Swap every "Райкаге" in the listing below for "Raikage", keeping everything else unchanged. Give back only the text and leave the pictures out.

Task data Block Start

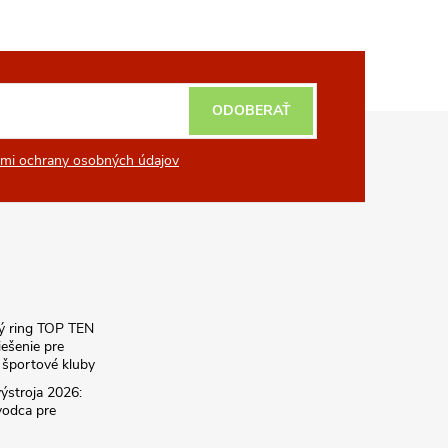
ODOBERAŤ
mi ochrany osobných údajov
ký ring TOP TEN
iešenie pre
športové kluby
ýstroja 2026:
vodca pre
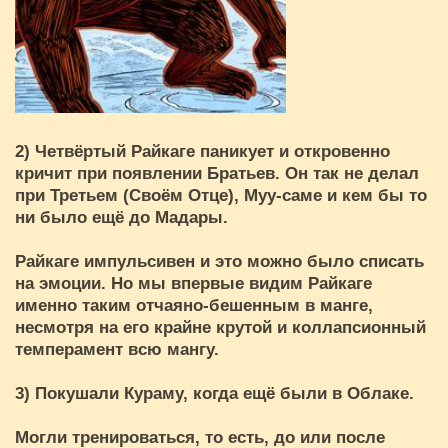
2) Четвёртый Райкаге паникует и откровенно
кричит при появлении Братьев. Он так не делал
при Третьем (Своём Отце), Муу-саме и кем бы то
ни было ещё до Мадары.
Райкаге импульсивен и это можно было списать
на эмоции. Но мы впервые видим Райкаге
именно таким отчаяно-бешенным в манге,
несмотря на его крайне крутой и коллапсионный
темперамент всю мангу.
3) Покушали Кураму, когда ещё были в Облаке.
Могли тренироваться, то есть, до или после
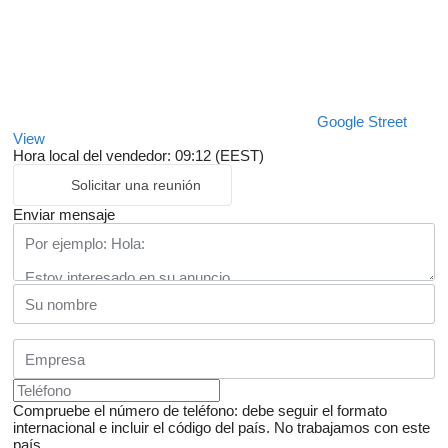
Google Street
View
Hora local del vendedor: 09:12 (EEST)
Solicitar una reunión
Enviar mensaje
Compruebe el número de teléfono: debe seguir el formato
internacional e incluir el código del país.
No trabajamos con este
país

Task data Block End

Result for this exercise:
ODOBERAŤ
mi ochrany osobných údajov
ký ring TOP TEN
iešenie pre
športové kluby
ýstroja 2026:
vodca pre
2) Четвёртый Raikage паникует и откровенно
кричит при появлении Братьев. Он так не делал
при Третьем (Своём Отце), Муу-саме и кем бы то
ни было ещё до Мадары.
Raikage импульсивен и это можно было списать
на эмоции. Но мы впервые видим Raikage
именно таким отчаяно-бешенным в манге,
несмотря на его крайне крутой и коллапсионный
темперамент всю мангу.
3) Покушали Кураму, когда ещё были в Облаке.
Могли тренироваться, то есть, до или после
Google Street
View
Hora local del vendedor: 09:12 (EEST)
Solicitar una reunión
Enviar mensaje
Compruebe el número de teléfono: debe seguir el formato
internacional e incluir el código del país.
No trabajamos con este
país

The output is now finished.